Fig. 3 — Model comparison on the held-out test set. Random Forest outperforms both baselines on all three reported metrics. The logistic regression provides a useful lower bound and confirms that the ensemble gains are non-trivial.
Fig. 4 — Confusion matrices for all three models on 1,300 test samples. Random Forest achieves the best true-positive and true-negative rates; all models struggle more with the minority low-quality class.
Fig. 5 — ROC curves on the test set. Random Forest (AUC 0.900) dominates throughout the false-positive rate range, confirming consistent discriminative advantage over the full threshold spectrum.

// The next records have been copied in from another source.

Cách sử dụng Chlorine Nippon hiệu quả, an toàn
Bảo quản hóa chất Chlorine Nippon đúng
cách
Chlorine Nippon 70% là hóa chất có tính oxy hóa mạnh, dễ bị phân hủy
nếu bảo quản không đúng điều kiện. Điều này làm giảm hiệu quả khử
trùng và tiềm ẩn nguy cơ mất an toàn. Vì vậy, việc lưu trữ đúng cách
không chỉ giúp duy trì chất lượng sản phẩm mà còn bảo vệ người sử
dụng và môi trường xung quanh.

Fig. 6 — Random Forest feature importances (mean decrease in impurity). Alcohol, volatile acidity, density, and sulphates account for a large share of the tree-based discriminative signal. Note: Gini importance is biased toward high-cardinality continuous features; permutation importance would give a more balanced view.
Limitations
- Binary threshold: The quality ≥ 6 threshold was chosen for demonstration. Shifting the threshold to ≥ 7 (a stricter definition of high quality) changes the class balance substantially and would likely alter model rankings.

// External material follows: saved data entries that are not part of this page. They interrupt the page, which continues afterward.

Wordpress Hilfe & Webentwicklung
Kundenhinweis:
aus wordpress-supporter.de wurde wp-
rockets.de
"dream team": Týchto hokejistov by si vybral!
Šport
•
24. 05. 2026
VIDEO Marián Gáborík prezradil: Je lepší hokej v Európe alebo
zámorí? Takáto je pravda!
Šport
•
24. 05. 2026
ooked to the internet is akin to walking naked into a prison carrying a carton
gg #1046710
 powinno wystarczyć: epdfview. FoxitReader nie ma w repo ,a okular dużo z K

- Feature importance bias: Gini-based importances overestimate the importance of high-cardinality continuous features. Permutation importance or SHAP values would provide a more reliable picture.
- Class imbalance: 63% high-quality is mild imbalance; threshold-tuning or class weighting could improve recall for the minority (low-quality) class if operational cost asymmetry is important.
- No hyperparameter search: Models use sensible defaults, not grid- or Bayesian-searched parameters. A tuning step could improve performance further, particularly for Gradient Boosting.
- Gini feature importance: The feature importance chart reflects tree structure, not causal relationships. Correlation with an omitted variable (e.g., wine region or producer) could drive apparent importance.
Next Steps
- Add Bayesian hyperparameter search (Optuna) for Random Forest and Gradient Boosting
- Replace Gini importances with SHAP values for more reliable feature attribution
- Extend to multi-class classification (predict the full 3–9 quality scale)
- Add calibration curves and probability threshold optimisation
- Containerise the environment with Docker for full cross-machine reproducibility
Tools
Python 3.13
scikit-learn
pandas
numpy
matplotlib
pytest
sklearn Pipeline
ColumnTransformer
Git
Makefile
Reproducibility
The full pipeline runs via four numbered scripts (download_data.py → train.py → visualise.py → pytest), or with a single make all command. All random states are fixed; the download script records the data access date; trained Pipelines are serialised to models/*.pkl. All 11 pytest smoke tests pass, covering schema validation, preprocessor output shape, no-leakage properties, model fitting and prediction, and metric ranges.
Data use note
This project uses the UCI Wine Quality Data Set, which is publicly available and carries no personal data or sensitive attributes. It is a methodological demonstration of supervised learning workflow quality. No operational or commercial wine-quality prediction is implied by the results.